*GOAL OF THE EXERCISE*. Write out the listing verbatim. No pictures belong in it.

== DATASET EXTRACT

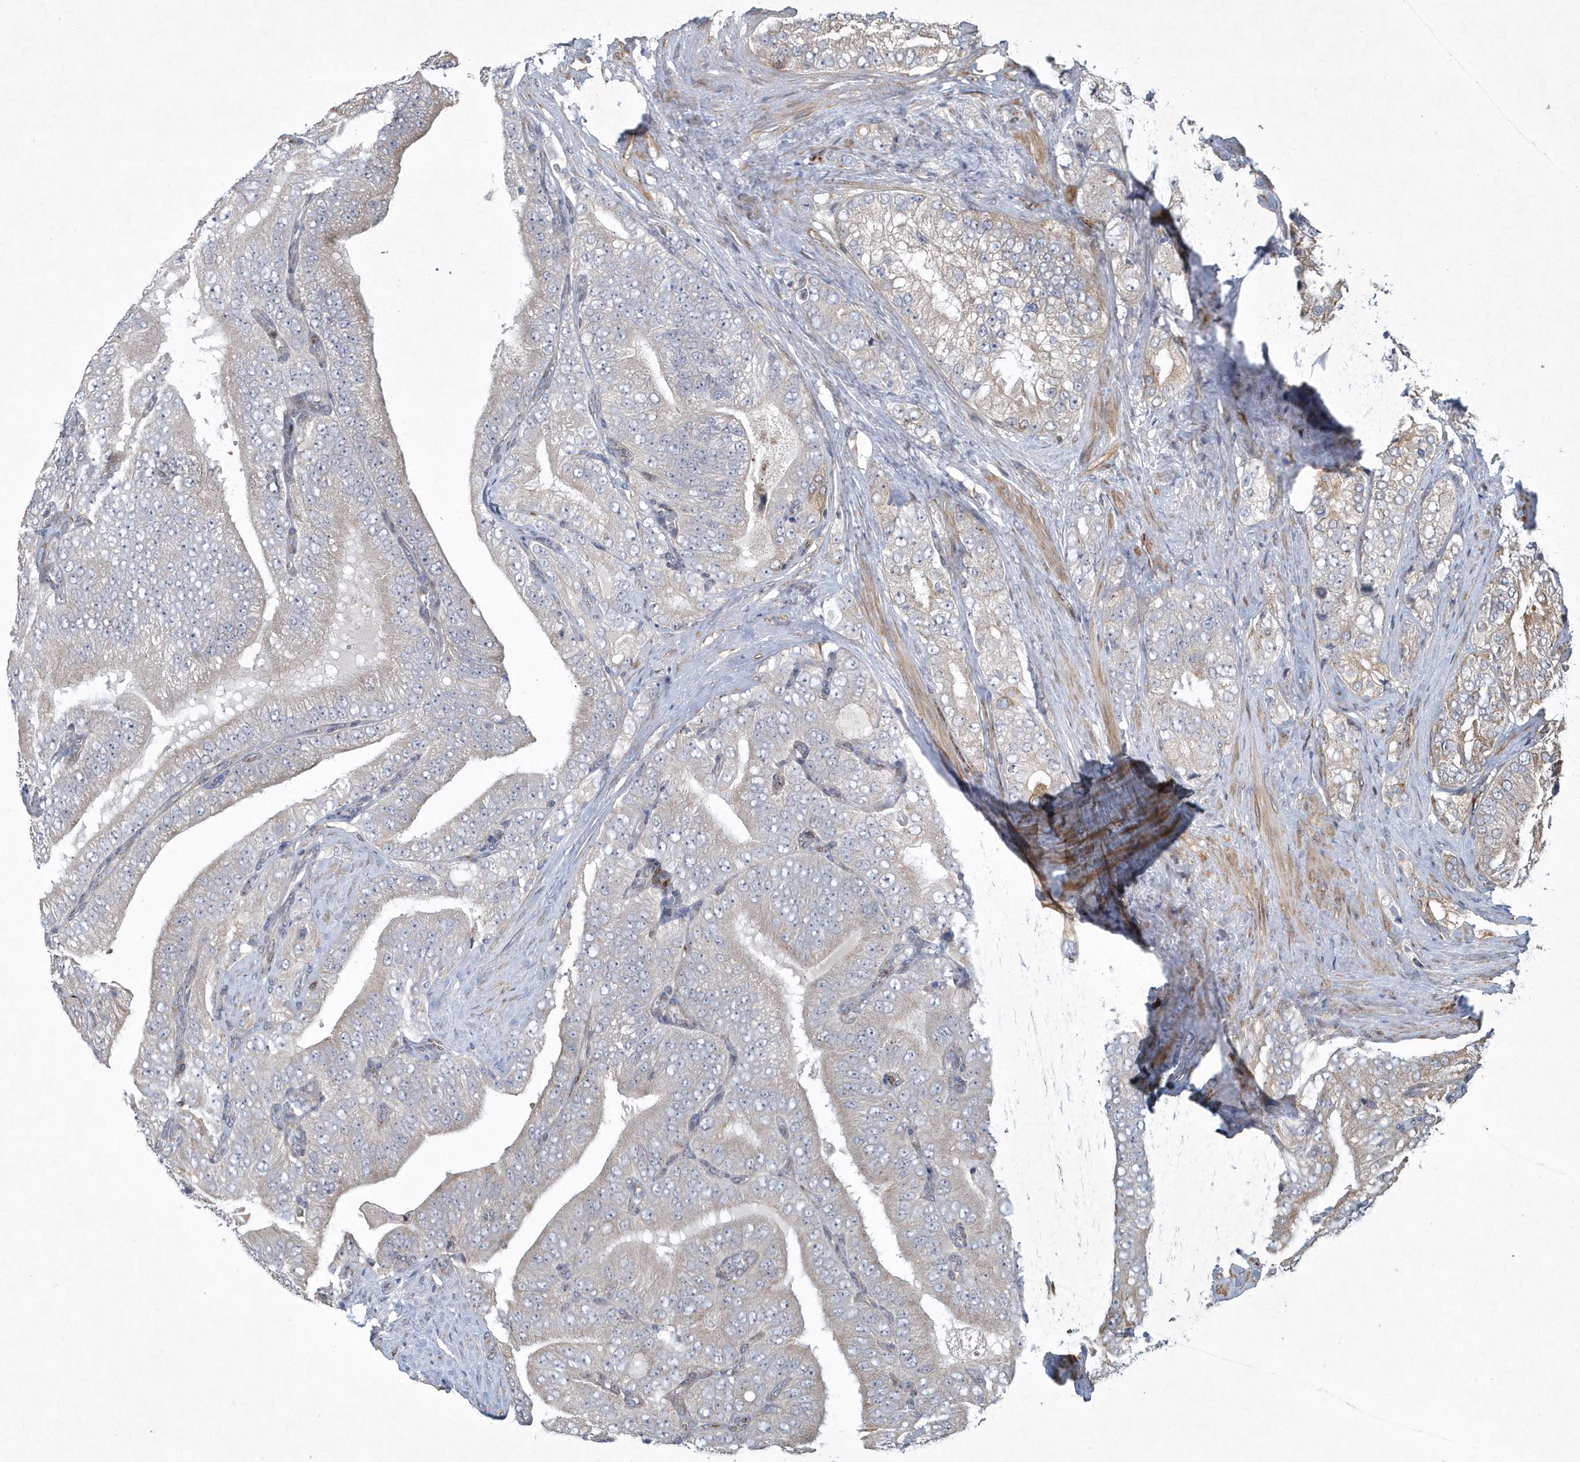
{"staining": {"intensity": "negative", "quantity": "none", "location": "none"}, "tissue": "prostate cancer", "cell_type": "Tumor cells", "image_type": "cancer", "snomed": [{"axis": "morphology", "description": "Adenocarcinoma, High grade"}, {"axis": "topography", "description": "Prostate"}], "caption": "Tumor cells are negative for brown protein staining in prostate adenocarcinoma (high-grade).", "gene": "N4BP2", "patient": {"sex": "male", "age": 58}}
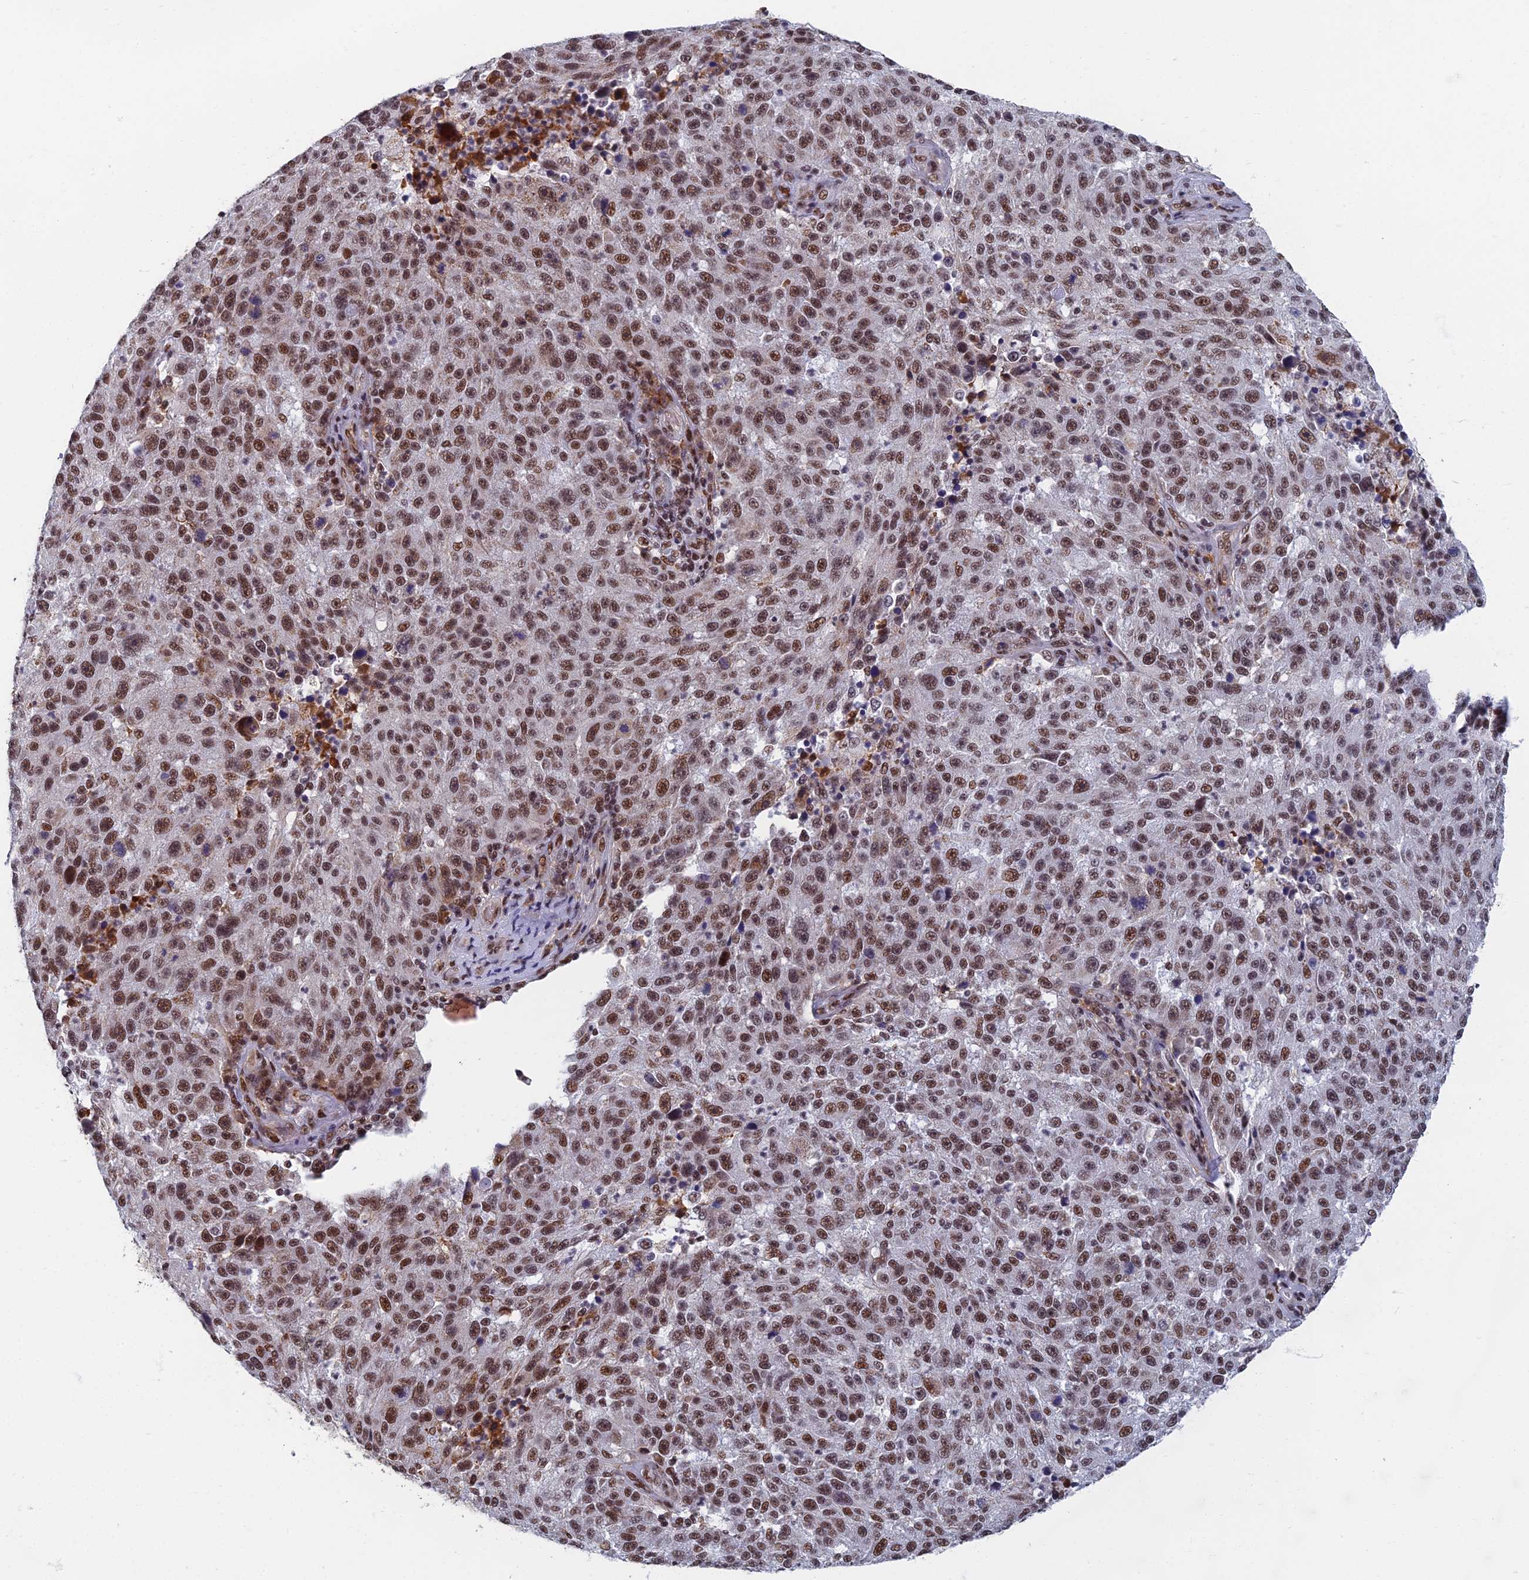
{"staining": {"intensity": "moderate", "quantity": ">75%", "location": "nuclear"}, "tissue": "melanoma", "cell_type": "Tumor cells", "image_type": "cancer", "snomed": [{"axis": "morphology", "description": "Malignant melanoma, NOS"}, {"axis": "topography", "description": "Skin"}], "caption": "Immunohistochemistry (IHC) (DAB (3,3'-diaminobenzidine)) staining of malignant melanoma exhibits moderate nuclear protein positivity in about >75% of tumor cells. The protein of interest is shown in brown color, while the nuclei are stained blue.", "gene": "TAF13", "patient": {"sex": "male", "age": 53}}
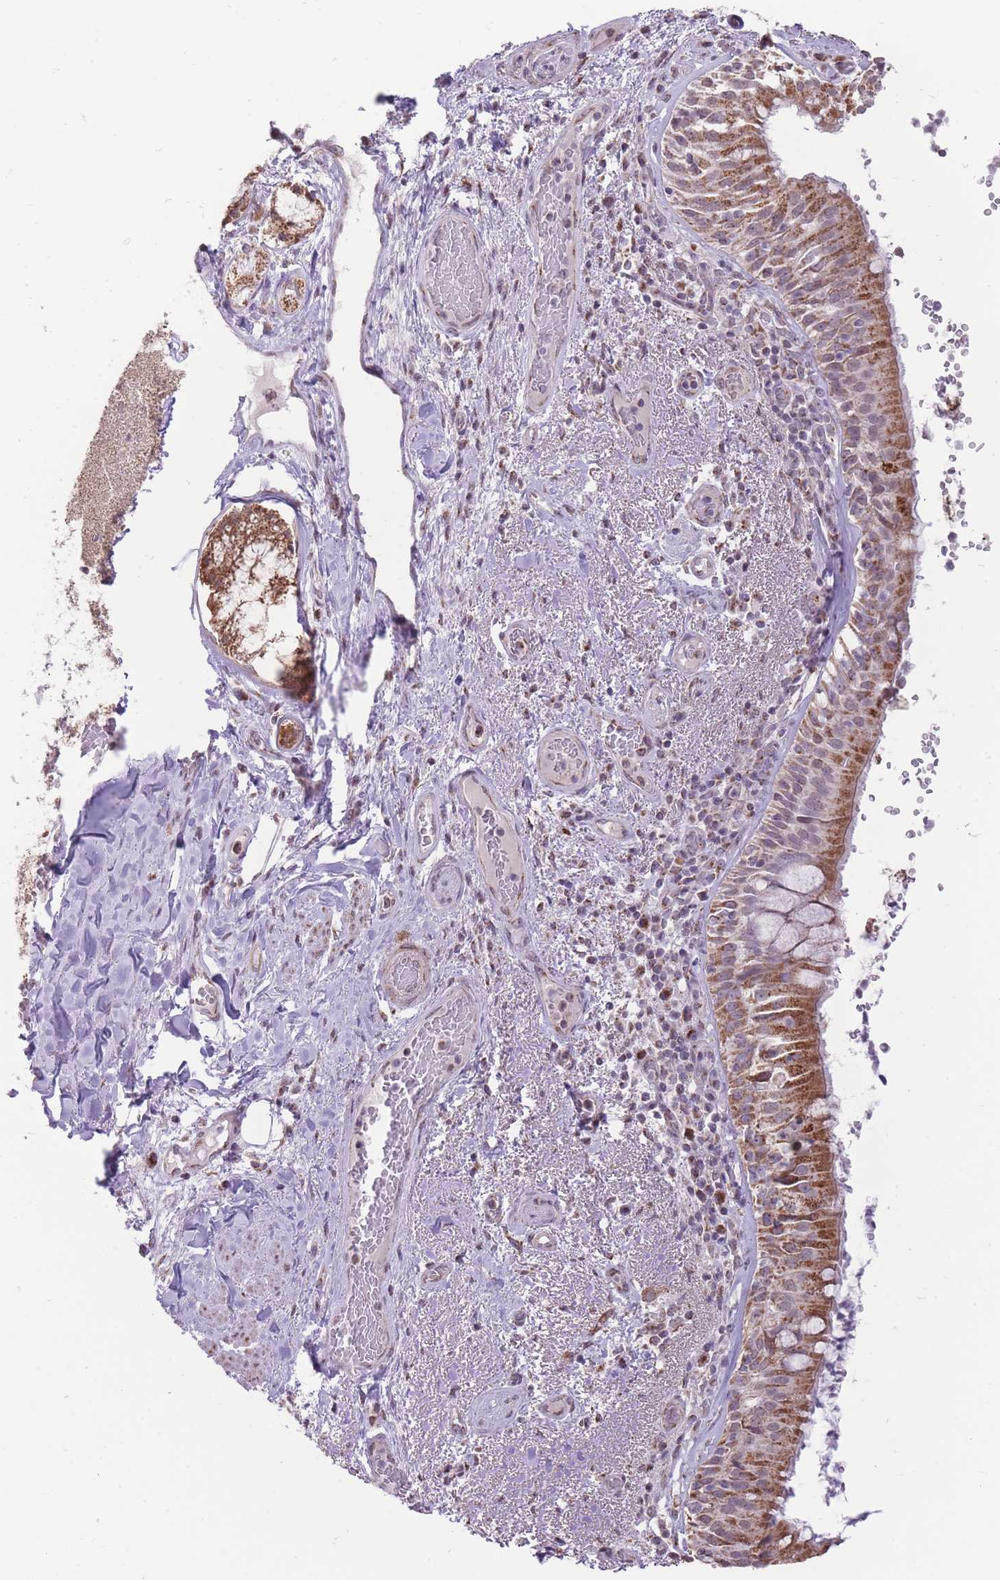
{"staining": {"intensity": "moderate", "quantity": ">75%", "location": "cytoplasmic/membranous"}, "tissue": "bronchus", "cell_type": "Respiratory epithelial cells", "image_type": "normal", "snomed": [{"axis": "morphology", "description": "Normal tissue, NOS"}, {"axis": "topography", "description": "Cartilage tissue"}, {"axis": "topography", "description": "Bronchus"}], "caption": "A brown stain highlights moderate cytoplasmic/membranous expression of a protein in respiratory epithelial cells of benign bronchus.", "gene": "NELL1", "patient": {"sex": "male", "age": 63}}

====

*SOLUTION TO THE PROBLEM*.
{"staining": {"intensity": "negative", "quantity": "none", "location": "none"}, "tissue": "prostate cancer", "cell_type": "Tumor cells", "image_type": "cancer", "snomed": [{"axis": "morphology", "description": "Adenocarcinoma, High grade"}, {"axis": "topography", "description": "Prostate"}], "caption": "Tumor cells are negative for brown protein staining in prostate adenocarcinoma (high-grade).", "gene": "N4BP2", "patient": {"sex": "male", "age": 58}}
{"staining": {"intensity": "moderate", "quantity": ">75%", "location": "nuclear"}, "tissue": "melanoma", "cell_type": "Tumor cells", "image_type": "cancer", "snomed": [{"axis": "morphology", "description": "Malignant melanoma, NOS"}, {"axis": "topography", "description": "Skin"}], "caption": "Immunohistochemistry (IHC) (DAB (3,3'-diaminobenzidine)) staining of malignant melanoma exhibits moderate nuclear protein positivity in about >75% of tumor cells. The protein of interest is shown in brown color, while the nuclei are stained blue.", "gene": "TAF13", "patient": {"sex": "male", "age": 53}}
{"staining": {"intensity": "moderate", "quantity": ">75%", "location": "cytoplasmic/membranous"}, "tissue": "bronchus", "cell_type": "Respiratory epithelial cells", "image_type": "normal", "snomed": [{"axis": "morphology", "description": "Normal tissue, NOS"}, {"axis": "topography", "description": "Cartilage tissue"}, {"axis": "topography", "description": "Bronchus"}], "caption": "A brown stain highlights moderate cytoplasmic/membranous expression of a protein in respiratory epithelial cells of benign bronchus.", "gene": "NELL1", "patient": {"sex": "male", "age": 63}}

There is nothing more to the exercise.